◆ TEXT ◆
━━━
[computer-go] IEEE T-CIAIG Special Issue on Monte Carlo Techniques and Computer Go

2009-09-24 Thread Olivier Teytaud
IEEE Transactions on Computational Intelligence and AI in Games

Special Issue on Monte Carlo Techniques and Computer Go

Special-issue editors: Chang-Shing Lee, Martin Müller, Olivier Teytaud

In the last few years Monte Carlo Tree Search (MCTS) has
revolutionised Computer Go, with MCTS programs such as MoGo, Crazy
Stone, Fuego, Many Faces of Go, and Zen achieving a level of play that
seemed unthinkable only a decade ago.  These programs are now
competitive at a professional level for 9x9 Go, and with an 8 stone
handicap for 19x19 Go.

The purpose of this special issue is to publish high quality papers
reporting the latest research covering the theory and practice of
these and other methods applied to Go, and also in applying MCTS to
other games.
━━━
◆ PROBLEM REQUIREMENTS ◆
Write what comes next in the special-issue announcement on Monte Carlo techniques and computer Go, starting after its final sentence. The records after this announcement are separate material and are unrelated to it.
━━━
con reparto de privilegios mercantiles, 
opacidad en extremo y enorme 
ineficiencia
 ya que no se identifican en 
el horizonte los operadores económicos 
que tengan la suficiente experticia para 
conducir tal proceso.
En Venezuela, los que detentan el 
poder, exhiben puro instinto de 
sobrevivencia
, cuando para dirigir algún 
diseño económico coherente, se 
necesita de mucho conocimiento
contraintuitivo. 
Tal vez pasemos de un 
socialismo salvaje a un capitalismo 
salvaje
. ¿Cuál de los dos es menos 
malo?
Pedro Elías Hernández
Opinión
━━━
◆ WRITTEN REPLY ◆
MCTS can play very well even with little knowledge about the game as
evidenced by its success in General Game Playing. However, it does not
work well for all games, which poses some interesting questions. When
and why does it succeed and fail?  How can it be extended to new
applications where it does not work yet?  How best may it be combined
with other approaches such as classical minimax search and
knowledge-based methods?

Topics include but are not limited to:

l Emergent Technologies for Computer Go

l Variants of Go (phantom Go, Go Siege)

l Knowledge Representation Models for Computer Go

l MCTS and Reinforcement Learning

l MCTS for Video Games

l Approximation Methods for MCTS

l MCTS for General Game Playing

l Hybrid MCTS Approaches

l Evolving MCTS Players



Authors should follow normal T-CIAIG guidelines for their submissions,
but clearly identify their papers for this special issue during the
submission process. See http://www.ieee-cis.org/pubs/tciaig/ for
author information.  Extended versions of previously published
conference papers are welcome providing the journal paper provides a
significant extension of the conference paper, and is accompanied by a
covering letter explaining the additional contribution.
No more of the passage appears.